Computes a hash for the PotcarSingle.

Returns

Hash value.

property nelectrons

Number of electrons

Type

return

parse_functions = {'DEXC': <function _parse_float>, 'EATOM': <function _parse_float>, 'EAUG': <function _parse_float>, 'EMMIN': <function _parse_float>, 'ENMAX': <function _parse_float>, 'ENMIN': <function _parse_float>, 'GGA': <function _parse_list>, 'ICORE': <function _parse_int>, 'IUNSCR': <function _parse_int>, 'LCOR': <function _parse_bool>, 'LEXCH': <function _parse_string>, 'LPAW': <function _parse_bool>, 'LULTRA': <function _parse_bool>, 'LUNSCR': <function _parse_bool>, 'NDATA': <function _parse_int>, 'POMASS': <function _parse_float>, 'QCUT': <function _parse_float>, 'QGAM': <function _parse_float>, 'RAUG': <function _parse_float>, 'RCLOC': <function _parse_float>, 'RCORE': <function _parse_float>, 'RDEP': <function _parse_float>, 'RDEPT': <function _parse_float>, 'RMAX': <function _parse_float>, 'RPACOR': <function _parse_float>, 'RRKJ': <function _parse_list>, 'RWIGS': <function _parse_float>, 'STEP': <function _parse_list>, 'TITEL': <function _parse_string>, 'VRHFIN': <function _parse_string>, 'ZVAL': <function _parse_float>}
property potential_type

Type of PSP. E.g., US, PAW, etc.

Type

return

property symbol

Symbol of POTCAR, e.g., Fe_pv

write_file(filename: str) → None[source]

Writes PotcarSingle to a file. :param filename: Filename

class VaspInput(incar, kpoints, poscar, potcar, optional_files=None, **kwargs)[source]

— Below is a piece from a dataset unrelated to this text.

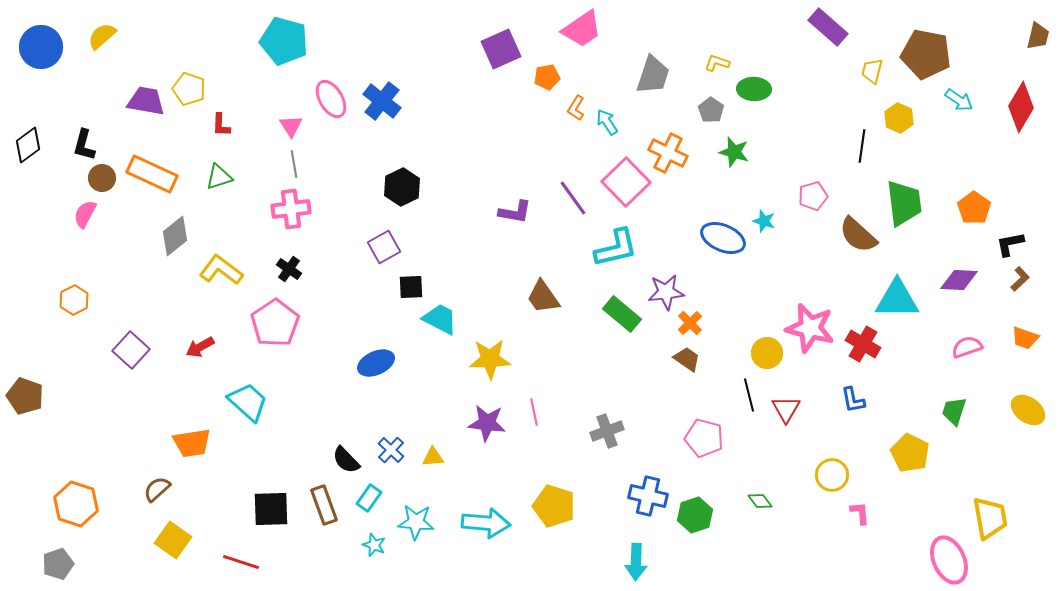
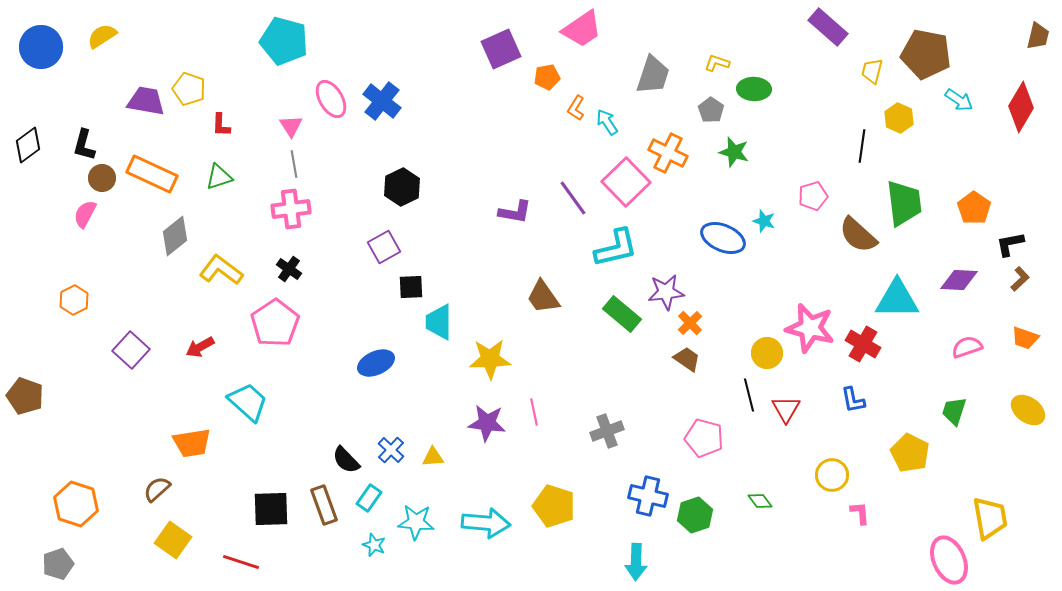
yellow semicircle at (102, 36): rotated 8 degrees clockwise
cyan trapezoid at (440, 319): moved 1 px left, 3 px down; rotated 117 degrees counterclockwise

Bases: dict, monty.json.MSONable

Class to contain a set of vasp input objects corresponding to a run.

Parameters
  • incar – Incar object.

  • kpoints – Kpoints object.

  • poscar – Poscar object.

  • potcar – Potcar object.

  • optional_files – Other input files supplied as a dict of { filename: object}. The object should follow standard pymatgen conventions in implementing a as_dict() and from_dict method.

as_dict()[source]
Returns

MSONable dict.

classmethod from_dict(d)[source]
Parameters

d – Dict representation.

Returns

VaspInput

static from_directory(input_dir, optional_files=None)[source]

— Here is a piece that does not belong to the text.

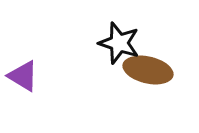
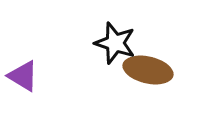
black star: moved 4 px left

Read in a set of VASP input from a directory. Note that only the standard INCAR, POSCAR, POTCAR and KPOINTS files are read unless optional_filenames is specified.

Parameters
  • input_dir (str) – Directory to read VASP input from.

  • optional_files (dict) – Optional files to read in as well as a dict of {filename: Object type}. Object type must have a static method from_file.

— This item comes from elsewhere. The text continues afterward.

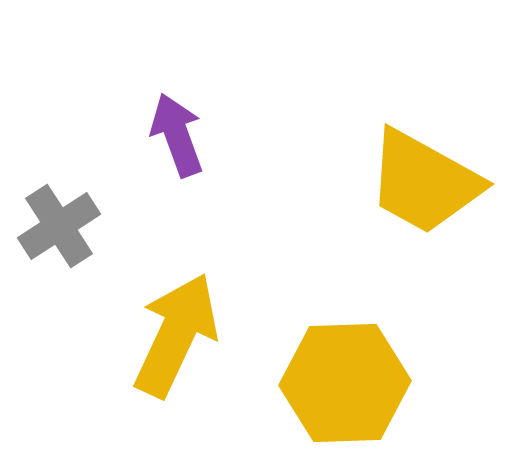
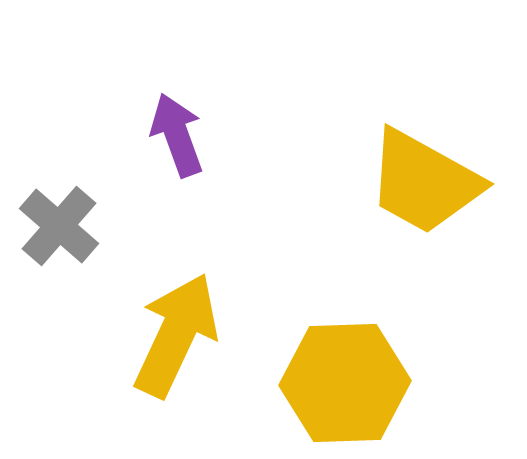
gray cross: rotated 16 degrees counterclockwise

run_vasp(run_dir: Union[str, pathlib.Path] = '.', vasp_cmd: list = None, output_file: Union[str, pathlib.Path] = 'vasp.out', err_file: Union[str, pathlib.Path] = 'vasp.err')[source]

Write input files and run VASP.

Parameters
  • run_dir – Where to write input files and do the run.

  • vasp_cmd – Args to be supplied to run VASP. Otherwise, the PMG_VASP_EXE in .pmgrc.yaml is used.

  • output_file – File to write output.

  • err_file – File to write err.

write_input(output_dir='.', make_dir_if_not_present=True)[source]

Write VASP input to a directory.

Parameters
  • output_dir (str) – Directory to write to. Defaults to current directory (“.”).

  • make_dir_if_not_present (bool) – Create the directory if not present. Defaults to True.